Feeding the pain- body
Our compulsive, repetitious studies can also be understood in terms of Eckhart Tolle’s pain- body. He describes a pain- body as a semiautonomous energy form that lives in utmost mortal beings and consists of a wobbling energy field that’s always in stir. This pain- body has its own primitive intelligence with its entire provocation being survival. It feeds itself emotionally painful energy in order to immortalize its actuality.13 You could say that the pain- body is addicted to unhappiness, which is in turn fed by negative thinking and emotional drama.

It can be delicate to fete this pain- body in ourselves and indeed more grueling to spot it in others. For utmost people, the pain- body has both a dormant and an active state. The dormant state can last for hours, weeks, or months, depending on the existent, until it gets stirred up. Leila’s pain- body, which is veritably analogous to a LRPP — the feeling of being an castaway since the days spent at her grandmother’s house — sat dormant in her psyche until it was actuated by a new brush-off or rejection. By the time of her son’s marriage, her pain- body was formerly quite a potent beast, and when Leila spotted Eleonore, it roared to life again, filling Leila with great torture. Whether the pain- body is simply a reverberative conceit or a definable thing in itself, it’s an image that can help us easily understand the repetitious, addicting, and indeed parasitic nature of our own LRPPs.

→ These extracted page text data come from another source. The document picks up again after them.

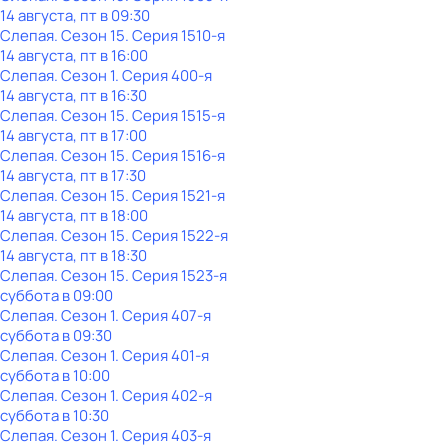
14 августа, пт в 09:30
Слепая
. Сезон 15
. Серия 1510-я
14 августа, пт в 16:00
Слепая
. Сезон 1
. Серия 400-я
14 августа, пт в 16:30
Слепая
. Сезон 15
. Серия 1515-я
14 августа, пт в 17:00
Слепая
. Сезон 15
. Серия 1516-я
14 августа, пт в 17:30
Слепая
. Сезон 15
. Серия 1521-я
14 августа, пт в 18:00
Слепая
. Сезон 15
. Серия 1522-я
14 августа, пт в 18:30
Слепая
. Сезон 15
. Серия 1523-я
суббота
в
09:00
Слепая
. Сезон 1
. Серия 407-я
суббота
в
09:30
Слепая
. Сезон 1
. Серия 401-я
суббота
в
10:00
Слепая
. Сезон 1
. Серия 402-я
суббота
в
10:30
Слепая
. Сезон 1
. Серия 403-я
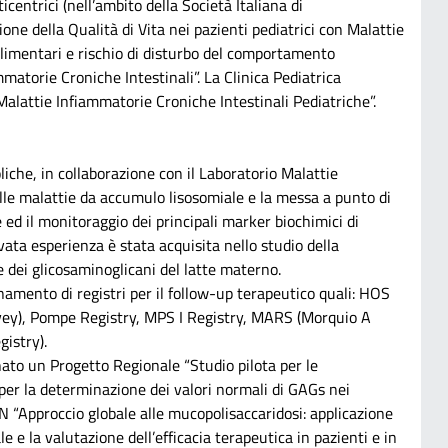
icentrici (nell’ambito della Società Italiana di
one della Qualità di Vita nei pazienti pediatrici con Malattie
Alimentari e rischio di disturbo del comportamento
matorie Croniche Intestinali”. La Clinica Pediatrica
alattie Infiammatorie Croniche Intestinali Pediatriche”.
oliche, in collaborazione con il Laboratorio Malattie
lle malattie da accumulo lisosomiale e la messa a punto di
 ed il monitoraggio dei principali marker biochimici di
evata esperienza è stata acquisita nello studio della
e dei glicosaminoglicani del latte materno.
rnamento di registri per il follow-up terapeutico quali: HOS
ey), Pompe Registry, MPS I Registry, MARS (Morquio A
istry).
inato un Progetto Regionale “Studio pilota per le
per la determinazione dei valori normali di GAGs nei
N “Approccio globale alle mucopolisaccaridosi: applicazione
e e la valutazione dell’efficacia terapeutica in pazienti e in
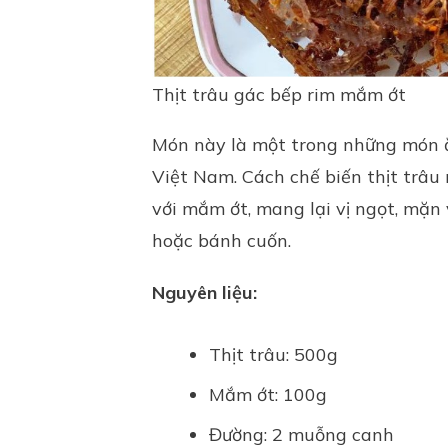
Thịt trâu gác bếp rim mắm ớt
Món này là một trong những món ă
Việt Nam. Cách chế biến thịt trâu r
với mắm ớt, mang lại vị ngọt, mặn
hoặc bánh cuốn.
Nguyên liệu:
Thịt trâu: 500g
Mắm ớt: 100g
Đường: 2 muỗng canh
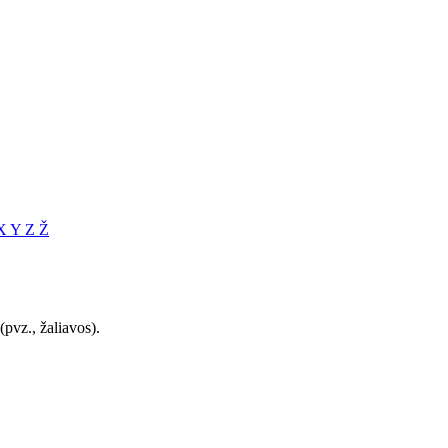
X
Y
Z
Ž
(pvz., žaliavos).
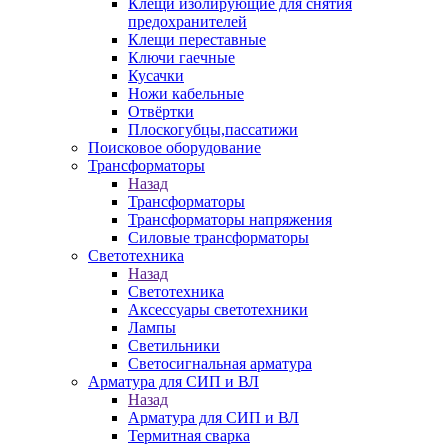
Клещи изолирующие для снятия
предохранителей
Клещи переставные
Ключи гаечные
Кусачки
Ножи кабельные
Отвёртки
Плоскогубцы,пассатижи
Поисковое оборудование
Трансформаторы
Назад
Трансформаторы
Трансформаторы напряжения
Силовые трансформаторы
Светотехника
Назад
Светотехника
Аксессуары светотехники
Лампы
Светильники
Светосигнальная арматура
Арматура для СИП и ВЛ
Назад
Арматура для СИП и ВЛ
Термитная сварка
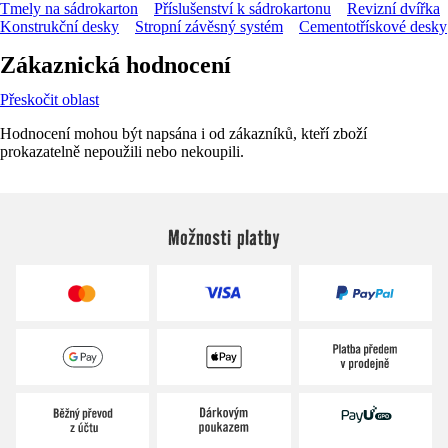
Tmely na sádrokarton
Příslušenství k sádrokartonu
Revizní dvířka
Konstrukční desky
Stropní závěsný systém
Cementotřískové desky
Zákaznická hodnocení
Přeskočit oblast
Hodnocení mohou být napsána i od zákazníků, kteří zboží
prokazatelně nepoužili nebo nekoupili.
Možnosti platby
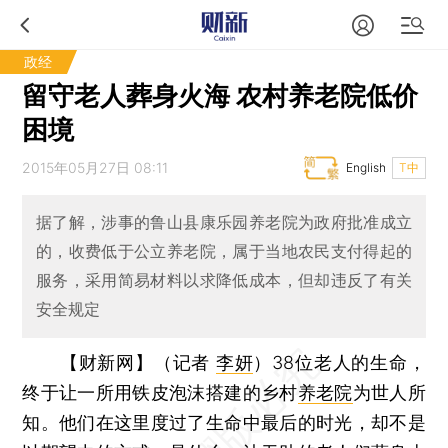
政经
留守老人葬身火海 农村养老院低价
困境
2015年05月27日 08:11
English
T中
据了解，涉事的鲁山县康乐园养老院为政府批准成立
的，收费低于公立养老院，属于当地农民支付得起的
服务，采用简易材料以求降低成本，但却违反了有关
安全规定
【财新网】（记者
李妍
）
38位老人的生命，
终于让一所用铁皮泡沫搭建的乡村
养老院
为世人所
知。他们在这里度过了生命中最后的时光，却不是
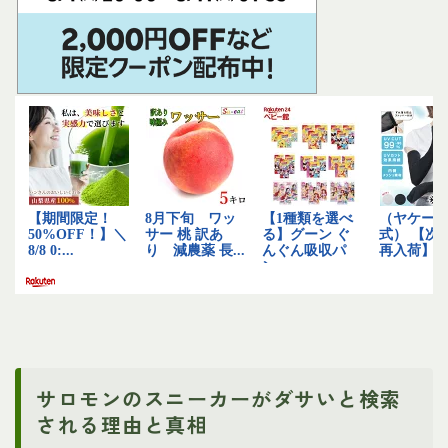
サロモンのスニーカーがダサいと検索
される理由と真相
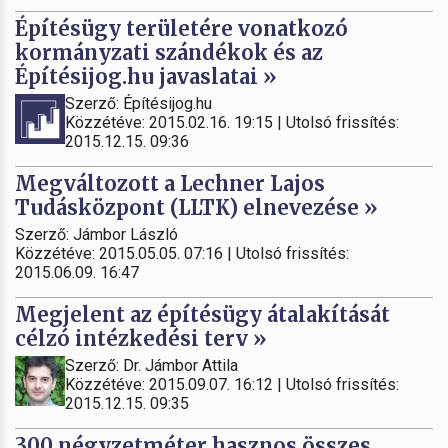
Építésügy területére vonatkozó
kormányzati szándékok és az
Építésijog.hu javaslatai »
Szerző: Építésijog.hu
Közzétéve: 2015.02.16. 19:15 | Utolsó frissítés:
2015.12.15. 09:36
Megváltozott a Lechner Lajos
Tudásközpont (LLTK) elnevezése »
Szerző: Jámbor László
Közzétéve: 2015.05.05. 07:16 | Utolsó frissítés:
2015.06.09. 16:47
Megjelent az építésügy átalakítását
célzó intézkedési terv »
Szerző: Dr. Jámbor Attila
Közzétéve: 2015.09.07. 16:12 | Utolsó frissítés:
2015.12.15. 09:35
300 négyzetméter hasznos összes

Psychology, Buddhism, and Tolle’s pain- body all describe an compulsive and ruminating state and its addicting quality. Whether called pain- body, complex, or LRPP, this experience can snare and hold us in the fray of its influence. The Buddha saw attachment, grasping, and adhering as the cause of our endless suffering. He recommended eight introductory treatment strategies, named the eightfold path, to heal our sick souls. Yet every treatment plan needs to be finely tuned to the particular requirements, terrain, circumstances, and times a case is living in.